Von Eduard Neumaier

Bonn, im Februar

Von einem Überrumpelungsmanöver war die Rede, als in der vergangenen Woche der Staatssekretär im Kanzleramt, Manfred Schüler, beauftragt wurde, die Arbeit des Bundesamtes für Verfassungsschutz (BfV), des Militärischen Abschirm-Dienstes (MAD) und des Bundesnachrichtendienstes (BND) zu koordinieren. Dahinter stand die Vermutung, daß der Beschluß überraschend, par ordre de mufti, über die zwei Minister Leber und Maihofer gekommen sei, bei denen der MAD und das BfV ressortieren. Richtig ist allerdings: Die Entscheidung bedurfte keiner Debatte mehr, weil beide Minister ihre Zustimmung schon zuvor gegeben hatten und die Koordinierung durch Schüler längst praktiziert wurde.

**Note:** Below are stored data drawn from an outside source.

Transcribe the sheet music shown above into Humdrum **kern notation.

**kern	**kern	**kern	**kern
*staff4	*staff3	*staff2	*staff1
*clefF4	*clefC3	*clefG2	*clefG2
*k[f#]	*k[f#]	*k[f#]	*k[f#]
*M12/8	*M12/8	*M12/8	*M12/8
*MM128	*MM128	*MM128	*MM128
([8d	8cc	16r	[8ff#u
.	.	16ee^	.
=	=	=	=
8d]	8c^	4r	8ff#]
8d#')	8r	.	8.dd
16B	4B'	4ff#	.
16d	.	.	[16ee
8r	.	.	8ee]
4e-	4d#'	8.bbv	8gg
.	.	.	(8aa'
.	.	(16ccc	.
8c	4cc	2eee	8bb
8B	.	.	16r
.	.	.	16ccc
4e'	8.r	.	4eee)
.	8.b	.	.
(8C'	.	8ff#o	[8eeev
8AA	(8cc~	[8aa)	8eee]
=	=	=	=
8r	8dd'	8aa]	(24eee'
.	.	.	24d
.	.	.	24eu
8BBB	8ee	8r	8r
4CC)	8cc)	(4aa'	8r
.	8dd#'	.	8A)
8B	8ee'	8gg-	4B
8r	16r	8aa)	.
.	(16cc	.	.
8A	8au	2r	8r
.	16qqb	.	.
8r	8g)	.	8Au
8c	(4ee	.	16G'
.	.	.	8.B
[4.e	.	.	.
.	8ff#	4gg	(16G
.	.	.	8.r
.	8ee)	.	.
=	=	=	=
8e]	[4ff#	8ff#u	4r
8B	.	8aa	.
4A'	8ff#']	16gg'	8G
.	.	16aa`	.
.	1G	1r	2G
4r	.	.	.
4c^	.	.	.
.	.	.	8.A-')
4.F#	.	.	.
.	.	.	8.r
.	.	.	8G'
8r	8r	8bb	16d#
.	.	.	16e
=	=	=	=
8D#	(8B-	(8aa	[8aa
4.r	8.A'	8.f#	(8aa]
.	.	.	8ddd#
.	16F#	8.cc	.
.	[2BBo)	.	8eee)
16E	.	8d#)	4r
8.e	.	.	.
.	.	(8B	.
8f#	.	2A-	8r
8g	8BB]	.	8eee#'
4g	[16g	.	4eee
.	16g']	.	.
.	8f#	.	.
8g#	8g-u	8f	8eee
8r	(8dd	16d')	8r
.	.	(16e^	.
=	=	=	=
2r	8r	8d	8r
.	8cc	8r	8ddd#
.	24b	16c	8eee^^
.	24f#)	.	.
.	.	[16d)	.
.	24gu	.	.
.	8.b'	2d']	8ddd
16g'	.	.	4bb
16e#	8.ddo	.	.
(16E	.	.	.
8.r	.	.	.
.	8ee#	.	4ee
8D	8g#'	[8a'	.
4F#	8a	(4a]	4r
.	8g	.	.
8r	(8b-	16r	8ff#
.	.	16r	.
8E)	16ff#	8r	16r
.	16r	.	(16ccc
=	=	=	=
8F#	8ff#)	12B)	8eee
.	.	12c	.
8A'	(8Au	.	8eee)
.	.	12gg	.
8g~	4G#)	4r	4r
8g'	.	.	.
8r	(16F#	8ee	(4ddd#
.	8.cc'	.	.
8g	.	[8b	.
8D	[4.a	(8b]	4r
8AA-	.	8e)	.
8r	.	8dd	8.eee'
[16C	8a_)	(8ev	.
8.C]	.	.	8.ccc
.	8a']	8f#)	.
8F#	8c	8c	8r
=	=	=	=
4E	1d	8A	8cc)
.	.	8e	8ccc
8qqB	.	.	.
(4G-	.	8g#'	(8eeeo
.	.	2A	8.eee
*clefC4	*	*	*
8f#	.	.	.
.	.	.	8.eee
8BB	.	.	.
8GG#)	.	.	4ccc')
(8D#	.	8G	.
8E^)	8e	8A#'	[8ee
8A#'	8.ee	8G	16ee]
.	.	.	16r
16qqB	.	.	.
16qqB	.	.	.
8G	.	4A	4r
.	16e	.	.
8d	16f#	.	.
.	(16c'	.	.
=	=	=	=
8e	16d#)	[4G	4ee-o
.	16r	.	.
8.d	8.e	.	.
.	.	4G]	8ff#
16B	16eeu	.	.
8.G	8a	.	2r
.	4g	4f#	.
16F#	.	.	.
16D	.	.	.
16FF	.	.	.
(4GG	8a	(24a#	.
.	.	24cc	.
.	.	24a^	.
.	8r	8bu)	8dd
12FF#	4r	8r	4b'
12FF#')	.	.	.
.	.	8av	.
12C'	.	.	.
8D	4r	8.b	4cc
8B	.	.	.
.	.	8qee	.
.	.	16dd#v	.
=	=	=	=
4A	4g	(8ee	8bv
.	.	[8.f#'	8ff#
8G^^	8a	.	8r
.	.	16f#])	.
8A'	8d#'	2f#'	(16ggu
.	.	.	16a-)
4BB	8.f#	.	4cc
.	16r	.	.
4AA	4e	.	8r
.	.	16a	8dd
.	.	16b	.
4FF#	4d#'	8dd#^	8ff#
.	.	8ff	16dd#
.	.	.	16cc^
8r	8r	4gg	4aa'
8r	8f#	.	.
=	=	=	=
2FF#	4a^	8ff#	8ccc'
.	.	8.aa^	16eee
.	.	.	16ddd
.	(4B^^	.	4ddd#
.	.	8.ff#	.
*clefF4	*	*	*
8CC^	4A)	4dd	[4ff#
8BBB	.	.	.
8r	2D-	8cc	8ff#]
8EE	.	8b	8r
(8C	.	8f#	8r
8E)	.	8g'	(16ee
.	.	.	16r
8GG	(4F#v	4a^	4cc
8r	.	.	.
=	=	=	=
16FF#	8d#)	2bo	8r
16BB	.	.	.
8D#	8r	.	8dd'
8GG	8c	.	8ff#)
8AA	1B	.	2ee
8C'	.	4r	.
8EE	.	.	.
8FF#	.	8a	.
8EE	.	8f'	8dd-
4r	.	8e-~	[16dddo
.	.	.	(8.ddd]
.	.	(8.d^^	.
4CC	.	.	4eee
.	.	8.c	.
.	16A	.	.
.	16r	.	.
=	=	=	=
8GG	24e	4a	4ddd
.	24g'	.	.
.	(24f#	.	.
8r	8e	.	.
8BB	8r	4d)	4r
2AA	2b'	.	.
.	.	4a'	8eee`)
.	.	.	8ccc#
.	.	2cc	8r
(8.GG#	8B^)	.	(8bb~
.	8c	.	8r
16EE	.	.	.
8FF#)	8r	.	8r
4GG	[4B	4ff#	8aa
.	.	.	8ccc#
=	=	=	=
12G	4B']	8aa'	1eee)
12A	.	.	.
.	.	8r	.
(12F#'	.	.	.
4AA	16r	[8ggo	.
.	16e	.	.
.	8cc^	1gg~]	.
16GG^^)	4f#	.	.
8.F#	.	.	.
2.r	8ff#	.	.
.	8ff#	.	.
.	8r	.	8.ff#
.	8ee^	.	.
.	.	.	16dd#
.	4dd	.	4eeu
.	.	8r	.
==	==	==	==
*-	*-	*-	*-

Man kann nicht gerade sagen, Verteidigungs- und Innenministerium hätten das Vorhaben, einen Koordinator einzusetzen, freudig begrüßt. Das griff Ressortkompetenzen an, Bonner Tabubereiche. Doch seit die Guillaume-Affäre an den Tag gebracht hat, wie trostlos es um die Zusammenarbeit der Dienste bestellt ist, mochte sich niemand mehr an die alten Gewohnheiten klammern. Daß die Koordinierung der Dienste nicht, wie Kanzler Schmidt einmal öffentlich zu überlegen gab, einem anderen Ressort zugeordnet wurde, liegt mit an Manfred Schüler, der in den wenigen Monaten seiner Amtszeit erkannt hatte, auf welchen Wissensvorsprung der Kanzler dann verzichten würde und welcher politische Mißbrauch möglich wäre, wenn der Informationsstrom am Kanzleramt vorbeiflösse.

Niemand unterstellt dem Staatssekretär ernsthaft, er habe nur seine Machtfülle erweitern wollen. Daß Manfred Schüler jedoch keinesfalls die Priorität des Kanzlers angetastet sehen wollte – dies zu vermuten, ist geboten. Staatssekretär im Kanzleramt bedeutet für Manfred Schüler, erster Zuarbeiter seines Kanzlers zu sein. Hätte das Wort nicht schon einen bestimmten Beigeschmack – wie von wenigen nur ließe sich von Manfred Schüler sagen, er sei ein Diener des Staates, der sich für ihn im Kanzler personifiziert. Frei von jeglicher Devotion, versteht sich Schüler nicht als Ratgeber, sondern als administrativer Vollstrecker. Unter dieser Bedingung folgte er vom Finanzministerium ins Kanzleramt.

Mit Manfred Schüler hat das Kanzleramt wieder einen Chef, der ein politischer Beamter, nicht aber ein beamteter Politiker ist und dennoch Gespür für die Politik hat. In der Geschichte des Kanzleramtes ist dieser Typus viel seltener zu finden, als die große Zahl der „Chefs des Kanzleramtes“ vermuten ließe. Hans Globke, in dieser Funktion immer noch vorbildlich, hatte seit seinem Abschied im Jahre 1963 andersgeartete Nachfolger: Wenn sie Minister waren wie Ludger Westrick bei Ludwig Erhard oder Horst Ehmke bei Willy Brandt, so standen sie mehr im Scheinwerferlicht, als es dem Amt gut tat, und sie gerieten in den Verdacht, hungrig nach Macht zu sein. Sofern sie Staatssekretäre waren, wie Werner Knieper oder Horst Grabert, waren sie dem Vielseitigkeit, Wendigkeit und politischen Spürsinn wie persönliche Askese erfordernden Amt einfach nicht gewachsen.

Seit Westrick – mit der nur zweijährigen Ausnahme von Carstens – ist das Kanzleramt oft auf eine Weise in die Schlagzeilen geraten, die ihm abträglich war. Das lag teilweise an administrativem Getöse, teilweise an der Auflösung seiner Organisation. Unter Willy Brandt zog das Haus zuviel Aufmerksamkeit auf sich. Zu pittoreske Gestalten rührten sich dort nach- oder nebeneinander: Horst Ehmke, Egon Bahr und Conrad Ahlers, Günter Gaus und Klaus Harpprecht, dazu noch Karl Ravens, Grabert und Rüdiger von Wechmar.